The fact that energy use is skyrocketing should come as no surprise. Since before the industrial revolution, human progress has meant using more energy. Global transportation, heavy industry, mass production, and the computing revolution have all raised living standards around the world, but also required huge amounts of power. The next waves of technological progress — including A.I. and even more global travel — will only compound the need for energy.
It’s true that a growing share of the world’s power will come from clean sources, including solar panels and wind turbines. Last year alone, nearly 86 percent of the new power generation built worldwide came from clean sources, according to the International Renewable Energy Agency.
But with the global population expected to rise by as much as 1.7 billion in the next 25 years and overall energy demand rising in tandem, the gains in solar and wind may not be enough to rapidly displace dirty forms of power such as oil, gas and coal. Rather than taking the place of fossil fuels, renewable energy sources are simply helping meet the additional demand.
Indeed, both the production and the use of oil and gas are still booming worldwide, and planet-warming emissions are still on the rise.

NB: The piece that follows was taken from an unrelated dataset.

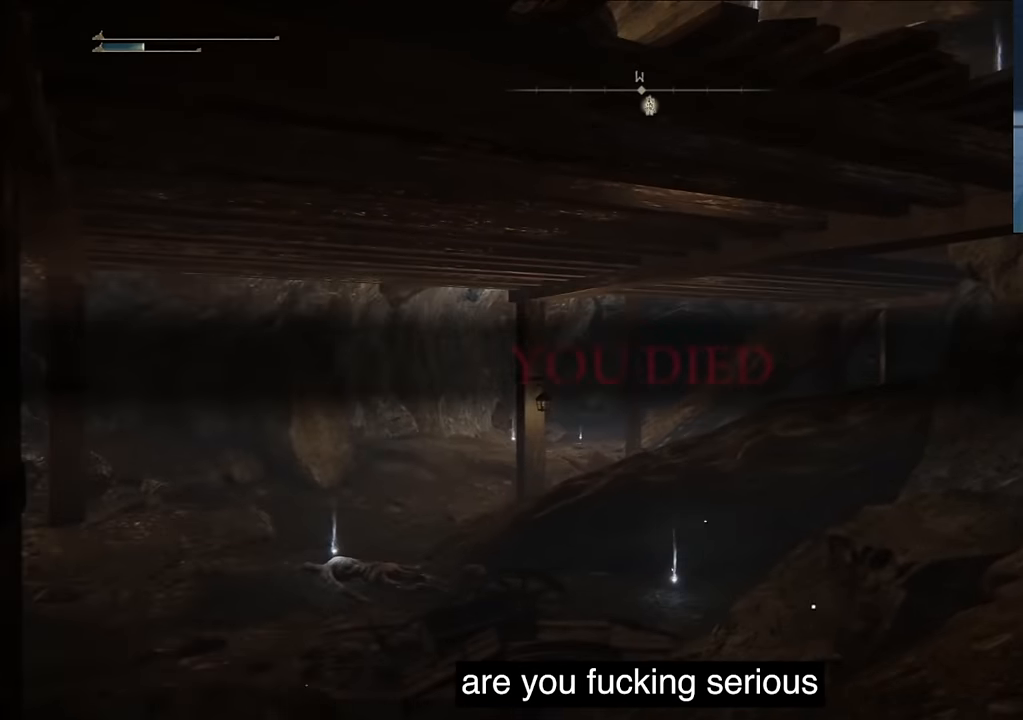
{"buttons": [], "left_stick": "center", "right_stick": "down-left", "events": [[100, "right_stick", "left"], [316, "right_stick", "down-left"]]}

Major economies such as India and China continue to build new coal plants. The United States is currently the world’s biggest supplier of natural gas and is constructing new gas power plants; the U.S. is also producing record amounts of oil. And countries in the Middle East are proceeding with plans to pump oil for many decades to come.
What’s more, while there are promising emissions-free alternatives to electricity generation, progress is slower in identifying viable replacements for things like aviation fuel, shipping fuel, concrete, plastics and more.
“Despite all the noble efforts, emissions set new records every year,” said Scott Kirby, the chief executive of United Airlines, itself a major polluter. “The amount of coal burned on the planet, probably the dirtiest form of emissions, goes up every year.”
Energy Transition
The perils of these choices and a warming planet are already clear. Global average temperatures have been 1.5 degrees Celsius higher than preindustrial levels for most of the past year, exceeding a threshold that scientists had long warned of crossing. The result: last year was the hottest year on record, with withering heat waves, deadly droughts and extreme weather around the globe.
“The catastrophic effects of climate change are visiting us,” said Fred Krupp, president of the Environmental Defense Fund. “They’re killing people. It’s a grave situation.”
As long as fossil fuel emissions persist at scale, temperatures will keep rising, and the heat and violent weather will keep getting worse. On the flip side, the faster the world builds more clean power to replace fossil fuels, the sooner the planet will stop heating up.
Those simple truths make plain the global stakes of the energy transition. And with most of the new energy demand expected to come from the developing world, it is in some of the poorest countries on Earth that the battle to keep global warming at bay will be won or lost.